I travel with A for 5 days. We visit Veliko Tarnova and Sofia and the Rila Monastery. In Veliko Tarnova I search the Internet for information on rabies and grow a little concerned that my days are numbered. A agrees to monitor my progress and let me know if I start frothing at the mouth. He goes with me to the US Embassy in Sofia as I make inquiries with the Embassy doctor about my possible rabies vaccination plan.

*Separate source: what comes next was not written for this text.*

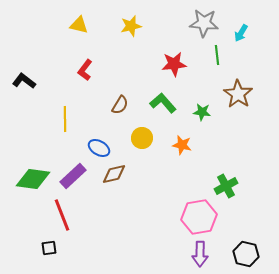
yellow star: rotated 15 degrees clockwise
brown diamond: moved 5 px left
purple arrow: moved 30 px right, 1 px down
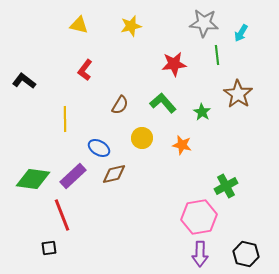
green star: rotated 24 degrees clockwise
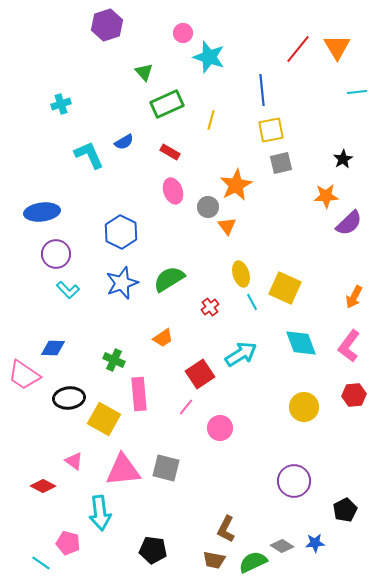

After Sofia we parted ways. I headed on to Macedonia and A went back to the UK. He and his girlfriend were preparing for a visit to Iran, a country Australians could visit, though Americans could not. His girlfriend was having an abaya made to wear while they traveled. A and I kept in contact for a long while. After his trip to Iran and the end of his contract in the UK, he made a plan to return to Australia entirely without flying. He traveled by train across Russia to Beijing, south to Vietnam, then by bus through Southeast Asia to Singapore, then by boat through Indonesia to Bali. It was only on Bali when he learned he had missed the boat to Australia and the next would be awhile when he finally hopped on a plane. He joined Australia’s version of the Foreign Service and served in Vanuatu, then Afghanistan, when we lost tough. Until now, when returning to Australia after 3 ½ years in Pakistan, on the recommendation of a friend he joined LinkedIn.
It’s hard to believe it has been nearly 14 years since we met in a hostel in Bucharest. Those days in Romania do not seem that long ago.